**WHAT YOU ARE ASKED TO DO**: Track down each line below containing the string "Quality" and copy it.

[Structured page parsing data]
□ □ □ □ □ □ □

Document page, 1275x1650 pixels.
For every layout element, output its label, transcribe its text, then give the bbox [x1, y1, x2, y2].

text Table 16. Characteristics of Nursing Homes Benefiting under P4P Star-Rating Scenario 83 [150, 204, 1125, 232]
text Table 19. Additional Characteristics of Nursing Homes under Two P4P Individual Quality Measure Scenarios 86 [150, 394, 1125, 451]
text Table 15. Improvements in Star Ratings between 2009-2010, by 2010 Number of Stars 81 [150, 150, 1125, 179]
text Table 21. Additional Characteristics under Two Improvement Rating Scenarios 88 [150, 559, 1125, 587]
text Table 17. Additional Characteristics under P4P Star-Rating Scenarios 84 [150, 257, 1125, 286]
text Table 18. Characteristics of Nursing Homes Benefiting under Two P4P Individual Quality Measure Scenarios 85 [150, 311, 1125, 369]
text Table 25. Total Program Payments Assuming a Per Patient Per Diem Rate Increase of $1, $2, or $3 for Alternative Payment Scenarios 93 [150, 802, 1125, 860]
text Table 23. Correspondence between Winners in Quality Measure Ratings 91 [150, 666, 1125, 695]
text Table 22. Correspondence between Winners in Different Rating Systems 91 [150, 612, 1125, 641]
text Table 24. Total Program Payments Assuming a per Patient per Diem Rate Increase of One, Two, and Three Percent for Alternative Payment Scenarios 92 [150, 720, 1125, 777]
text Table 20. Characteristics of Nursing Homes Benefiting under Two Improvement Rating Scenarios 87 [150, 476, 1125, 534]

□ □ □ □ □ □ □

**PROBLEM SOLUTION**:
text Table 19. Additional Characteristics of Nursing Homes under Two P4P Individual Quality Measure Scenarios 86 [150, 394, 1125, 451]
text Table 18. Characteristics of Nursing Homes Benefiting under Two P4P Individual Quality Measure Scenarios 85 [150, 311, 1125, 369]
text Table 23. Correspondence between Winners in Quality Measure Ratings 91 [150, 666, 1125, 695]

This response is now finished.